The Khmer Rouge tribunal on Monday heard testimony from an official of the Documentation Center of Cambodia, who said the hundreds of thousands of documents submitted to the UN-backed court have been carefully scrutinized for authenticity.
Vann Than Peou Dara, deputy director of the center, was summoned after defense attorneys for Khmer Rouge leaders on trial expressed doubt over the documentation.
Documents are carefully examined and verified by their sources before they are admitted to the court, he told the court.
Defense attorneys subsequently said their doubts would not be allayed by the deputy, and they called for the appearance of the head of the center, Chhang Youk.
The Documentation Center has collected nearly 1 million documents on the Khmer Rouge since it began as a field office for Yale University genocide researchers in 1995.

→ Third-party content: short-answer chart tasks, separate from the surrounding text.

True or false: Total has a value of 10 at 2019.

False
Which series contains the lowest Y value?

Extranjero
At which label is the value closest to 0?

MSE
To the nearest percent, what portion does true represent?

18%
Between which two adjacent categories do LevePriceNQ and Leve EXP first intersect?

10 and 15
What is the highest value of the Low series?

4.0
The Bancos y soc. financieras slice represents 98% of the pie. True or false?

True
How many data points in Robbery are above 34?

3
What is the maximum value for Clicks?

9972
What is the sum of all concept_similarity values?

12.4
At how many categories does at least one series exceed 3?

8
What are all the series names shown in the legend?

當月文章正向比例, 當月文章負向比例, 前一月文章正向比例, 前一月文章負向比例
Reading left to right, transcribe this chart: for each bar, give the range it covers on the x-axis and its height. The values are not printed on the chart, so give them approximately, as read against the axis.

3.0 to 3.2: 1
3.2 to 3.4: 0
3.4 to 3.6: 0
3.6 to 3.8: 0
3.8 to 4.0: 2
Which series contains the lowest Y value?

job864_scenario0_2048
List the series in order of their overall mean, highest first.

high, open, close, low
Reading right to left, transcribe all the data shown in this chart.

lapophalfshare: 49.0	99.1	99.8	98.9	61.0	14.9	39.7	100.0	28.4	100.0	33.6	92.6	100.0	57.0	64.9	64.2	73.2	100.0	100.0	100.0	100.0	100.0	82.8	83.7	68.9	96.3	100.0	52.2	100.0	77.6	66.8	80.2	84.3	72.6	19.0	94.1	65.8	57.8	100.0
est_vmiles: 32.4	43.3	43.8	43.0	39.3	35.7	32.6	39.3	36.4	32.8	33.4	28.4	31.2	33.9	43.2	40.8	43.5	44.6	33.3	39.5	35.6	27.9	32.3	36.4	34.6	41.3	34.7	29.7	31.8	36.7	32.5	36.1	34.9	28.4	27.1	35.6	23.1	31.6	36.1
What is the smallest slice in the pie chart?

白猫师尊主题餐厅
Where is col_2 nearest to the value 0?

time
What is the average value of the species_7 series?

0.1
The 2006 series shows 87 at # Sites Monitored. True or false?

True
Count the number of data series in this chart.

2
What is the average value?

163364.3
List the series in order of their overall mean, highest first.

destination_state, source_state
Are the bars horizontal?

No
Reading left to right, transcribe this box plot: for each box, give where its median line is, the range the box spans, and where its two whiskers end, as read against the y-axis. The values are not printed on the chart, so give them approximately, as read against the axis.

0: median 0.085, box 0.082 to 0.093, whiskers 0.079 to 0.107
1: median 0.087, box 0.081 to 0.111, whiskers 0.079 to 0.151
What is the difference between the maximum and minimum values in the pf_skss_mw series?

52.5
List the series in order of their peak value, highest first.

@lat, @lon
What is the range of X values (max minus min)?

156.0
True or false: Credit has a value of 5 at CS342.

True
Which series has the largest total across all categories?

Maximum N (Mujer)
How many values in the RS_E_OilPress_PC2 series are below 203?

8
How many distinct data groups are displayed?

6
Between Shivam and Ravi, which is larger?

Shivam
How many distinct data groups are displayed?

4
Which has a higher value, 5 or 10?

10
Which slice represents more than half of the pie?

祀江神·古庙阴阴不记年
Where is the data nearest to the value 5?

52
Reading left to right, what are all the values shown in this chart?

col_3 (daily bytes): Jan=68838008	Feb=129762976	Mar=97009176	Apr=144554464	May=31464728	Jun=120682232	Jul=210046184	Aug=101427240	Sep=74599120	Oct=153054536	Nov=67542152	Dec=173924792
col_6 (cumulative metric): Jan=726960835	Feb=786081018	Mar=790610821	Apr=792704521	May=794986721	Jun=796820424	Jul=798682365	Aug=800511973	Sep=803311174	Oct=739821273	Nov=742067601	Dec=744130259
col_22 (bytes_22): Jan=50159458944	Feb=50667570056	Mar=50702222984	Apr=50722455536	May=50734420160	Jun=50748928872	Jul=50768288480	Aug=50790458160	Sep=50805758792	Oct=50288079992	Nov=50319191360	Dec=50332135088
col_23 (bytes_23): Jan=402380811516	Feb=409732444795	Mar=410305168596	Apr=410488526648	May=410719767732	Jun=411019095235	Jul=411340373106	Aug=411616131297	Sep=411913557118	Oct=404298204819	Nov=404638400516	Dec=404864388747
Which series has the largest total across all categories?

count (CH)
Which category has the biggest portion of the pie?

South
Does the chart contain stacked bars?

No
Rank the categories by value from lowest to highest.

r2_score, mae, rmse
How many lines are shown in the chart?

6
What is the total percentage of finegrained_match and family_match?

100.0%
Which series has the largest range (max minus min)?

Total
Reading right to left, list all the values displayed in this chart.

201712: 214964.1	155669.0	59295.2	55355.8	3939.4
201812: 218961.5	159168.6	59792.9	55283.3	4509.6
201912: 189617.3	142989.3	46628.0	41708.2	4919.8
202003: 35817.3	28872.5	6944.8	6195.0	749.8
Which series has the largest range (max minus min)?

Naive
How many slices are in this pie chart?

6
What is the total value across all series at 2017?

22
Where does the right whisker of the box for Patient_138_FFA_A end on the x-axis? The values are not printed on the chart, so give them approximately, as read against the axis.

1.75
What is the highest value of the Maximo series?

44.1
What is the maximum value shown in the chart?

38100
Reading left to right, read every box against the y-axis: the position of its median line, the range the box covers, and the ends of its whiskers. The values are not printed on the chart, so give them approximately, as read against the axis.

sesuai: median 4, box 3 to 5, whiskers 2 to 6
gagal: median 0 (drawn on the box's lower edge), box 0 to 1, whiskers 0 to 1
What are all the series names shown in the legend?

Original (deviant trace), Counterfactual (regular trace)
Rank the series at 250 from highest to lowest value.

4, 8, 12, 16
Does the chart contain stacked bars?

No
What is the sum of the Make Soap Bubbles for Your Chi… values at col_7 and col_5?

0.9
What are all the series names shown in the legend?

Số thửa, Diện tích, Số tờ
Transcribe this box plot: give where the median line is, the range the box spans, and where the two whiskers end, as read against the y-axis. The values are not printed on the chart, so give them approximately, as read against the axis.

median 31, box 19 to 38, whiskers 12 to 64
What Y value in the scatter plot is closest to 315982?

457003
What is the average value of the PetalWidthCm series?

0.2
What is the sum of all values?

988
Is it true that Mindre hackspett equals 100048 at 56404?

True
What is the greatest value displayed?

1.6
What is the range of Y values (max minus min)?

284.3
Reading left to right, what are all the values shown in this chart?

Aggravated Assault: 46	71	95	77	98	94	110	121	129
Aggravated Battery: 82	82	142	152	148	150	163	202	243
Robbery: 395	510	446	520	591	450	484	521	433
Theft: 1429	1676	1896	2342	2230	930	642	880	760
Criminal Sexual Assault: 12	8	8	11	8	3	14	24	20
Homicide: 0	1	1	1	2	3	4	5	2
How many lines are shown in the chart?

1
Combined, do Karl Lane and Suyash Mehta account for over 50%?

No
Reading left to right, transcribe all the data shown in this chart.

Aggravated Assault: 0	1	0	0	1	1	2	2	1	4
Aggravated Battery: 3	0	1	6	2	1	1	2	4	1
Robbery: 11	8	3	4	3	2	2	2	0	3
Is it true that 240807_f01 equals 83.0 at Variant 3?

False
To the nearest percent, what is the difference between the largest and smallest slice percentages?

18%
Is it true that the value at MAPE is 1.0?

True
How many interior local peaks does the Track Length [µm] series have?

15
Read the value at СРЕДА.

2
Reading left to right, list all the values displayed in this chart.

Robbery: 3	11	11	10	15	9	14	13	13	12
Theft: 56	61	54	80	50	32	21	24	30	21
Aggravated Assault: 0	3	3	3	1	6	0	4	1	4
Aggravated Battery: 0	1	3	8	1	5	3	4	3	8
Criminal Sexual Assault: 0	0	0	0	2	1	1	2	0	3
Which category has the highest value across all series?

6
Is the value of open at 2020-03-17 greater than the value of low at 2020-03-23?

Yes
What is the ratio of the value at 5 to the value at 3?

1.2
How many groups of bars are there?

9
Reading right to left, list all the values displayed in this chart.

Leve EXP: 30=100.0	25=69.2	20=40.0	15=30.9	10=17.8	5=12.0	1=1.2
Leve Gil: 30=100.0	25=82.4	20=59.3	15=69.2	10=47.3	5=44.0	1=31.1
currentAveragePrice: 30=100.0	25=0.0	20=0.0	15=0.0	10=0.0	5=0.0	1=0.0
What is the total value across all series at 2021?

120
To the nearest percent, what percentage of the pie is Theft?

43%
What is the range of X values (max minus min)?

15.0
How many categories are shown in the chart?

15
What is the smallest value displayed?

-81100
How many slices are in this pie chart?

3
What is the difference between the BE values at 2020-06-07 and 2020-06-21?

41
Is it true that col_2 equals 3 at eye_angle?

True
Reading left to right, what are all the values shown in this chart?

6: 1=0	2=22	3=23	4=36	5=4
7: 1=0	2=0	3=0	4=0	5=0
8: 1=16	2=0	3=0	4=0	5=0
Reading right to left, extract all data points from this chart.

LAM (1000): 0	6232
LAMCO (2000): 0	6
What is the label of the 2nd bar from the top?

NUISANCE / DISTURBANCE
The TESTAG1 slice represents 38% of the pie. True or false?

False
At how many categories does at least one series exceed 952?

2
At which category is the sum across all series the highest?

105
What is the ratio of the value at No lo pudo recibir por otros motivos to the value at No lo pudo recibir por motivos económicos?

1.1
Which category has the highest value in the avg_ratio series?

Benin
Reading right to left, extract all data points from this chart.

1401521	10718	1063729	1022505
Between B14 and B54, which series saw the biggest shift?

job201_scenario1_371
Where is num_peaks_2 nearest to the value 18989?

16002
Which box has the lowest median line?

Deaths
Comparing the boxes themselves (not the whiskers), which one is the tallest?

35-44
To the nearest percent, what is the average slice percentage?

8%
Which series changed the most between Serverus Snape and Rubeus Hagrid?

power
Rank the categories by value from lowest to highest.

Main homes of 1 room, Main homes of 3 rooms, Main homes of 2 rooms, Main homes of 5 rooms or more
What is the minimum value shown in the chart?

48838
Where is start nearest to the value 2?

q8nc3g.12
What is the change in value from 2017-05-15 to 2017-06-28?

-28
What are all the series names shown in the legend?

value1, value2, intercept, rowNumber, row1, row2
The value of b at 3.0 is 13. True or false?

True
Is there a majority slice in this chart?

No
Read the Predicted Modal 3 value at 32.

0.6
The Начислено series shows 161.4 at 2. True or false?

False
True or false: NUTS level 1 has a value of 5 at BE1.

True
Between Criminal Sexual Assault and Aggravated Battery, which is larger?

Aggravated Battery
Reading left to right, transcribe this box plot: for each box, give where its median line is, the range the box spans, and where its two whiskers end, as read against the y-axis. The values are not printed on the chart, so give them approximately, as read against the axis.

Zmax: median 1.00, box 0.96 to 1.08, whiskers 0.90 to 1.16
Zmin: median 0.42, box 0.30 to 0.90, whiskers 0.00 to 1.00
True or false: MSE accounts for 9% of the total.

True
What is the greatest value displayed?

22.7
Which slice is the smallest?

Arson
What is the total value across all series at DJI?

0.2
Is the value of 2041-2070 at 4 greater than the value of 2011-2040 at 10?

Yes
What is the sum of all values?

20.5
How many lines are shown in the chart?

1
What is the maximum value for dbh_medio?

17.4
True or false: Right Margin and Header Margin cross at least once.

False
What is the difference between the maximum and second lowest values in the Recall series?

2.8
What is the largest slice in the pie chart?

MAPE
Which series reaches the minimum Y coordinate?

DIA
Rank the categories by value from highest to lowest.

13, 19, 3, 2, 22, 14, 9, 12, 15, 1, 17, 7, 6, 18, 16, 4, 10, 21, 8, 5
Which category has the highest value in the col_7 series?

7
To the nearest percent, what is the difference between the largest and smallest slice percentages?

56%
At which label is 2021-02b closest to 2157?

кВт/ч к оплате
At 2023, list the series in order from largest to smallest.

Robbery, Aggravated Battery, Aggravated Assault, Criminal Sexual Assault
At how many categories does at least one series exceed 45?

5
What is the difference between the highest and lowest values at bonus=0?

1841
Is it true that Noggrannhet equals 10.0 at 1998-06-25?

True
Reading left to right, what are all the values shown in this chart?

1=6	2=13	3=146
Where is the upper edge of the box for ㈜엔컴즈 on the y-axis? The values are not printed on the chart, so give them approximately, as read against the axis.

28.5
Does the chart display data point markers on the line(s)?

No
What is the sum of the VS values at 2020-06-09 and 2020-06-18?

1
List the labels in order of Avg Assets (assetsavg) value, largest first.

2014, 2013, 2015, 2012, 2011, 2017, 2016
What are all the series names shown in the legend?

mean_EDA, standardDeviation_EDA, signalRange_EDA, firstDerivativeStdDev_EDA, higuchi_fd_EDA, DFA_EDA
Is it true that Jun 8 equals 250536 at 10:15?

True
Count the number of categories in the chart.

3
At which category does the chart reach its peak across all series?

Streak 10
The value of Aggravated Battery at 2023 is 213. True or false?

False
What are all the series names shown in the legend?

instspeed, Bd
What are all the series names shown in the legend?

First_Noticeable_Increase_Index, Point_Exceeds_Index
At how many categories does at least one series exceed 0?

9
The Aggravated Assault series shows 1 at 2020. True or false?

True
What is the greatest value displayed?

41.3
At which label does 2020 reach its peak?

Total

Nearly half a million documents have been handed over to the courts, Vann Than Peou Dara said Monday.
Many of those documents were preserved by Vietnamese forces after the ouster of the Khmer Rouge in 1979, he said.
Monday’s hearing coincided with the arrival of the UN’s new special expert for the tribunal, David Sheffer, who is expected to address an ongoing controversy in the court’s office of investigating judges.
The UN-appointed judge Siegfried Blunk resigned last year, citing political interference in two cases before the court, and the Cambodian government has so far refused to approve the nomination of his replacement, Laurent Kasper-Ansermet.
Scheffer met with tribunal officials on Monday and is expected to meet Cabinet Minister Sok An, who is in charge of the tribunal for the government, as well.